Exercise prompt | Copy the material from its first line through the line containing "conocidos por generar impactos", including that line, and keep every line unchanged.

[Stored data entries]
□ □ □ □
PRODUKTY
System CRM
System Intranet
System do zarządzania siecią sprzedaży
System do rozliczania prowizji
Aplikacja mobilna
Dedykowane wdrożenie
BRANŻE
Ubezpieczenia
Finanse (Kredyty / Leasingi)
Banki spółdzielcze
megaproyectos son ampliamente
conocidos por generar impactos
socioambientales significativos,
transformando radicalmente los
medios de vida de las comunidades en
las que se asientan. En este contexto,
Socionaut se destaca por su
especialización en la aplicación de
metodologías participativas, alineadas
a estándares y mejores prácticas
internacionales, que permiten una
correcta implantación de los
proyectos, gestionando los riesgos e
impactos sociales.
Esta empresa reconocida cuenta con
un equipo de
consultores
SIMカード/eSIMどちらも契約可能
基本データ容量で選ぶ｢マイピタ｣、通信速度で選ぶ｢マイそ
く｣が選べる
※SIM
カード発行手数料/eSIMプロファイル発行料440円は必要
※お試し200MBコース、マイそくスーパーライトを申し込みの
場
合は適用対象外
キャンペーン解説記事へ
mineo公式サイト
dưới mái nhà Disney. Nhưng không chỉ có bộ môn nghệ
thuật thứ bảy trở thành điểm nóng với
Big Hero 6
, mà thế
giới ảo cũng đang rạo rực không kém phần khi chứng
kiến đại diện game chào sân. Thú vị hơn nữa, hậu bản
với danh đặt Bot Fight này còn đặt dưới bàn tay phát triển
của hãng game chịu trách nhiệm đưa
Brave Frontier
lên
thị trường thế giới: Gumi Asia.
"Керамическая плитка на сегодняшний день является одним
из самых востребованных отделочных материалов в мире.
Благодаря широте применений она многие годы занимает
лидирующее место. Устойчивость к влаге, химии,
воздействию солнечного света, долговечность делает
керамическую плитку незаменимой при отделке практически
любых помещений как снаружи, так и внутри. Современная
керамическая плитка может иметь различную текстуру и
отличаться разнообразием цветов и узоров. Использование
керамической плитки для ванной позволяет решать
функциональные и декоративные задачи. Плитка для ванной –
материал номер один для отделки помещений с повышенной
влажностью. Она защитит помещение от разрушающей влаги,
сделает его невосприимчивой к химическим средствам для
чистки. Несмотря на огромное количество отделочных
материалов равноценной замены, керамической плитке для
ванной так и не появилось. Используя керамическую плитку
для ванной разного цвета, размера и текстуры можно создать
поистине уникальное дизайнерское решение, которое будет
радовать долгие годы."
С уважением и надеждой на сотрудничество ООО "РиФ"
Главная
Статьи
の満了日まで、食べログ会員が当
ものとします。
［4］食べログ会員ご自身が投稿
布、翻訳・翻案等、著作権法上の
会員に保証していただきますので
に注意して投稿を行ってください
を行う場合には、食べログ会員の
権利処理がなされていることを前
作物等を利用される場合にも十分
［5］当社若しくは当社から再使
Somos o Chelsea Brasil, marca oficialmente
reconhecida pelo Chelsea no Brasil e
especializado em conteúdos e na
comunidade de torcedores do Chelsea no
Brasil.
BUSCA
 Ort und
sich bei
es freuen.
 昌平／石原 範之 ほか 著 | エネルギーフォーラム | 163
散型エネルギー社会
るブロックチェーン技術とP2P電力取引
□ □ □ □
Solution to the problem |
PRODUKTY
System CRM
System Intranet
System do zarządzania siecią sprzedaży
System do rozliczania prowizji
Aplikacja mobilna
Dedykowane wdrożenie
BRANŻE
Ubezpieczenia
Finanse (Kredyty / Leasingi)
Banki spółdzielcze
megaproyectos son ampliamente
conocidos por generar impactos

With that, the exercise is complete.